„Ich denke, dass da eher Problem mit der klassischen Formel Ekin=1/2m*v² besteht.“
Ja, bei den Relativisten sicher. Diese Formel ist eine Axiom. Durch Basteleien aus dieser Formel ist auch E = m*c² „entstanden“.
„Relativistisch berechnet man die kinetische Energie aus der Differenz der Gesamtenergie(E=m*c²) und der Ruheenergie(E0=m0*c²).“
Wie relativistisch berechnet wird, ist mir bekannt. Nach der Begründung ist gefragt.
Eges = Ekin + Eruhe.
Oder, was interessiert mich in diesem Fall Eges, wenn nur Ekin gefragt ist, und wenn Ekin für sich schon spezifiziert ist = Axiom.
Eruhe = m_0*c² - ist Dir bekannt, dass diese Formel nur für Körper mit v << c gilt? Nein? – siehe dann die Ableitung von Einstein – nur erster Term der Taylor-Entwicklung.

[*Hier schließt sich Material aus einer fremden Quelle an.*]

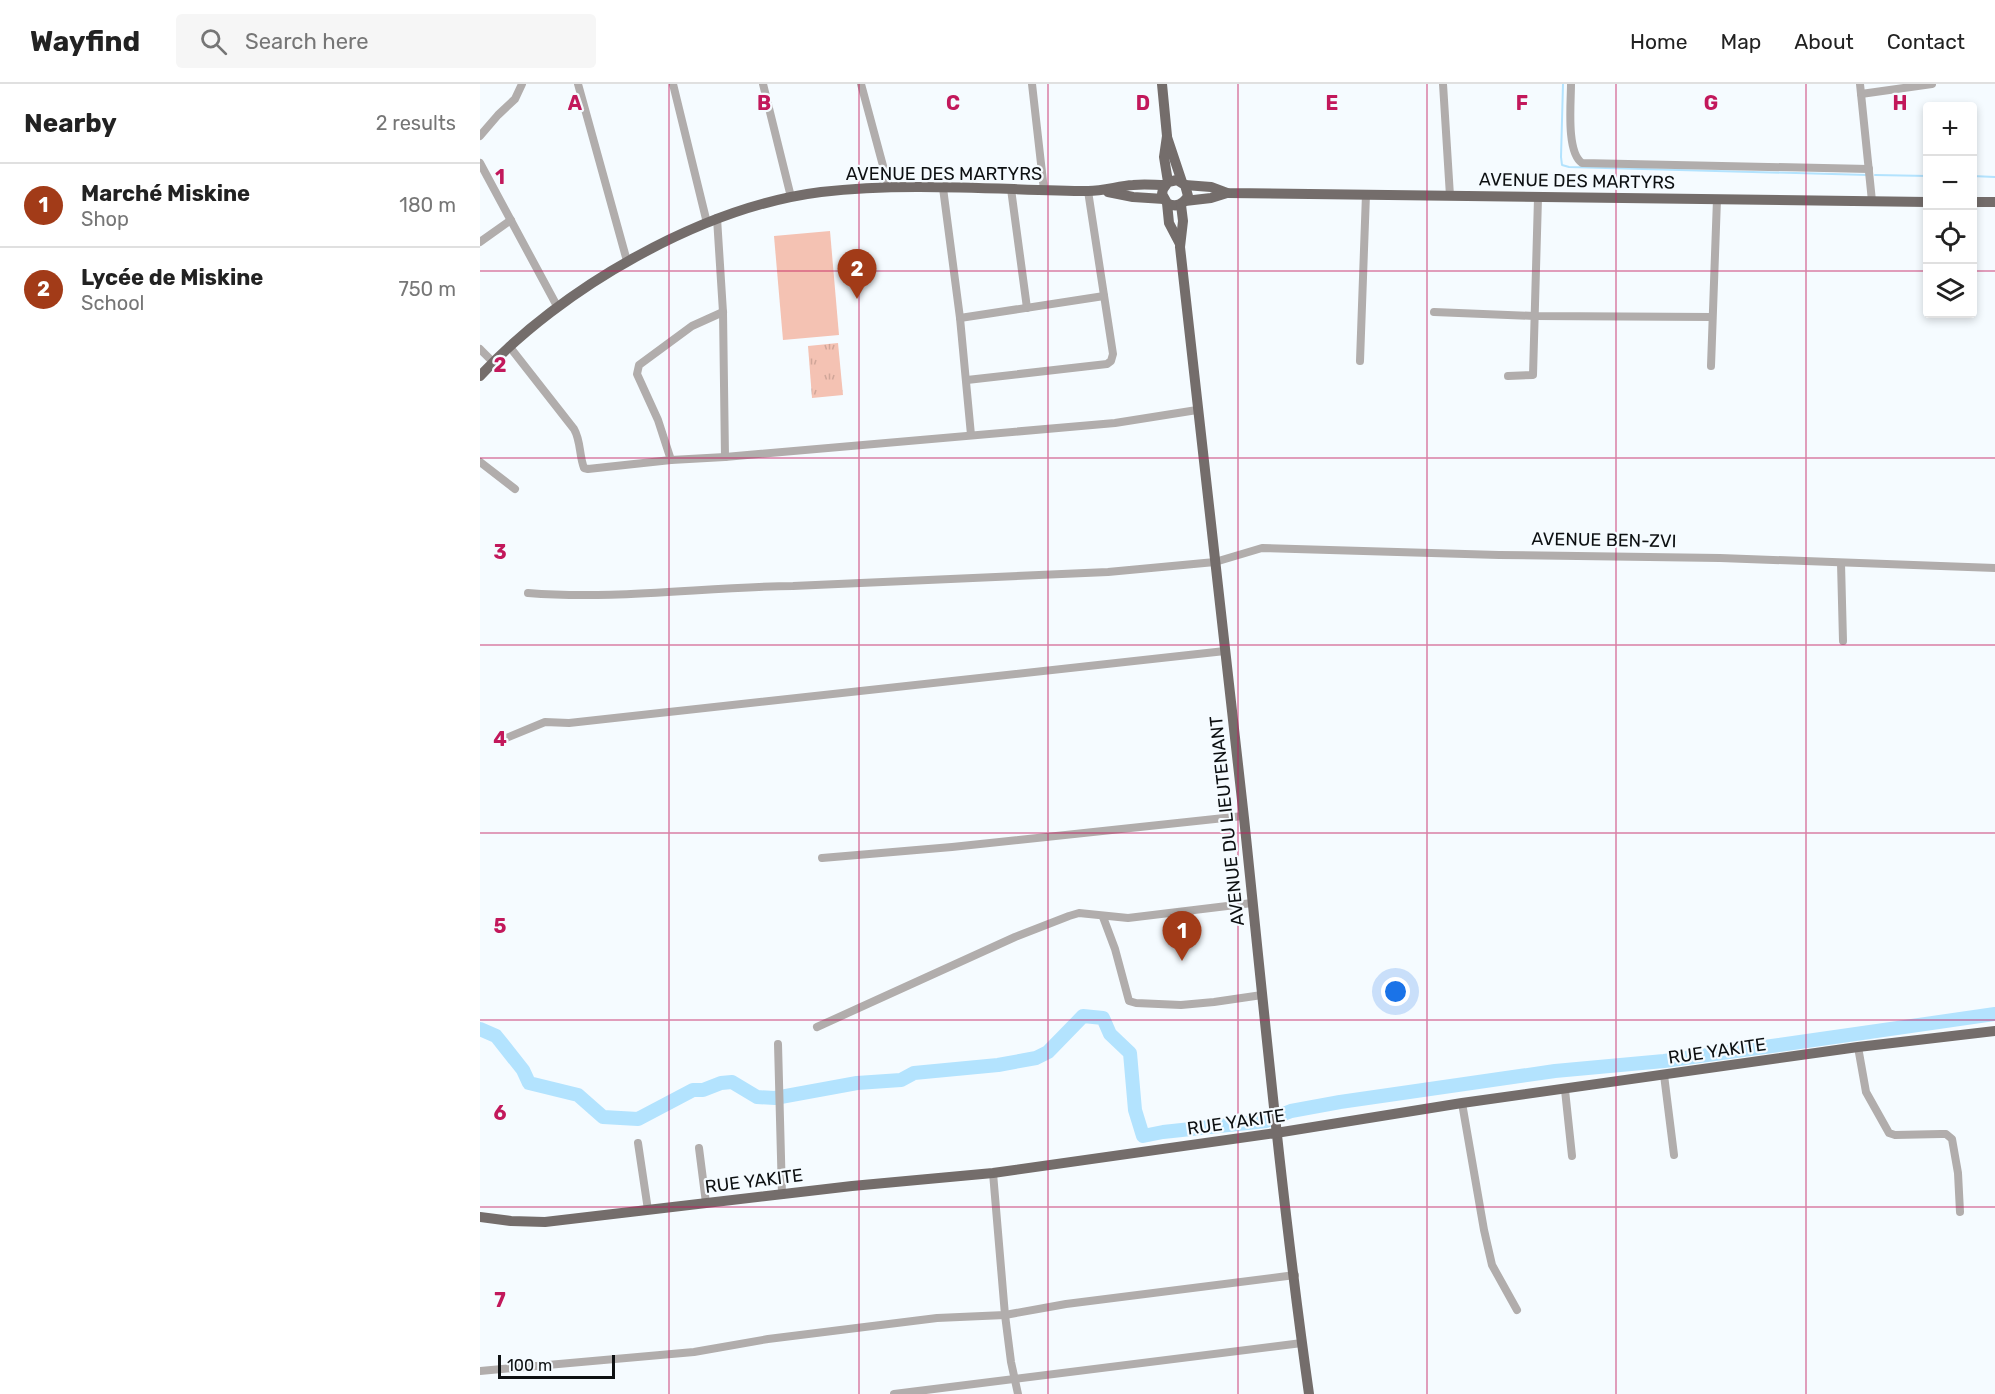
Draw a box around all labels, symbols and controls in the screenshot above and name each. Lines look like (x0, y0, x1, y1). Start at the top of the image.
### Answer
search box (176, 14, 596, 68)
text: Wayfind (30, 25, 140, 58)
icon: search (197, 25, 230, 58)
text: Search here (245, 28, 369, 55)
text: Home (1630, 29, 1687, 54)
text: Map (1720, 29, 1761, 54)
text: About (1794, 29, 1854, 54)
text: Contact (1887, 29, 1965, 54)
text: A (568, 91, 583, 115)
text: B (757, 91, 771, 115)
text: C (946, 91, 960, 115)
text: D (1136, 91, 1150, 115)
text: E (1326, 91, 1338, 115)
text: F (1516, 91, 1528, 115)
text: G (1704, 91, 1718, 115)
text: H (1893, 91, 1907, 115)
map controls (1923, 102, 1977, 318)
button: + (1923, 102, 1977, 156)
text: Nearby (24, 108, 117, 139)
text: 2 results (376, 111, 456, 135)
button: − (1923, 156, 1977, 210)
street label: AVENUE DES MARTYRS (846, 163, 1042, 185)
text: 1 (495, 165, 505, 189)
street label: AVENUE DES MARTYRS (1479, 168, 1675, 194)
text: Marché Miskine (81, 180, 250, 207)
text: 1 (39, 193, 48, 217)
text: 180 m (399, 193, 456, 217)
text: Shop (81, 207, 129, 231)
button: locate (1923, 210, 1977, 264)
pin: 2 (838, 250, 877, 299)
text: Lycée de Miskine (81, 264, 263, 291)
button: layers (1923, 264, 1977, 318)
text: 2 (37, 277, 50, 301)
text: 750 m (398, 277, 456, 301)
text: School (81, 291, 144, 315)
text: 2 (494, 353, 507, 377)
street label: AVENUE BEN-ZVI (1531, 528, 1677, 552)
text: 3 (493, 540, 507, 564)
street label: AVENUE DU LIEUTENANT (1205, 715, 1249, 927)
text: 4 (493, 727, 507, 751)
pin: 1 (1162, 912, 1202, 961)
text: 5 (494, 914, 507, 938)
your location (1381, 977, 1410, 1006)
street label: RUE YAKITE (1667, 1033, 1767, 1069)
text: 6 (493, 1101, 507, 1125)
street label: RUE YAKITE (1186, 1104, 1286, 1140)
street label: RUE YAKITE (704, 1164, 804, 1198)
text: 7 (494, 1288, 506, 1312)
scale bar (498, 1352, 615, 1380)
text: 100 m (507, 1356, 552, 1375)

Wir haben hier jedoch Körper mit v = 0,8c, bzw. 0,98c, jede Rechnerei, in der Eruhe = m_0*c² „eingesetzt“ wird, kann nur zu falschen Ergebnissen führen.
@ contravariant
„Wo genau ist in ZEBK von eine Relativgeschwindigkeit zwei Objekte bzgl. eines Dritten die Rede? Und wie genau würdest du die 1,6c messen?“
In t = L/(c+/-v) – was leitest Du dann daraus?
Messen – ganz einfach – die Geschwindigkeiten beider Körper rel. z. Erde sind ja gegeben – also, aus der Erde gemessen – z.B. nach der Radarmethode, oder nach zurückgelegten bekannten Strecken in Delta t. Wie wäre es, wenn man einen Lichtstrahl (c rel. z. Erde) aus A zum C schickt, bei C reflektiert und wieder in A empfangen wird? Welche Geschwindigkeit wird zwischen A und C aus Erdsicht gemessen? Wie wird das berechnet?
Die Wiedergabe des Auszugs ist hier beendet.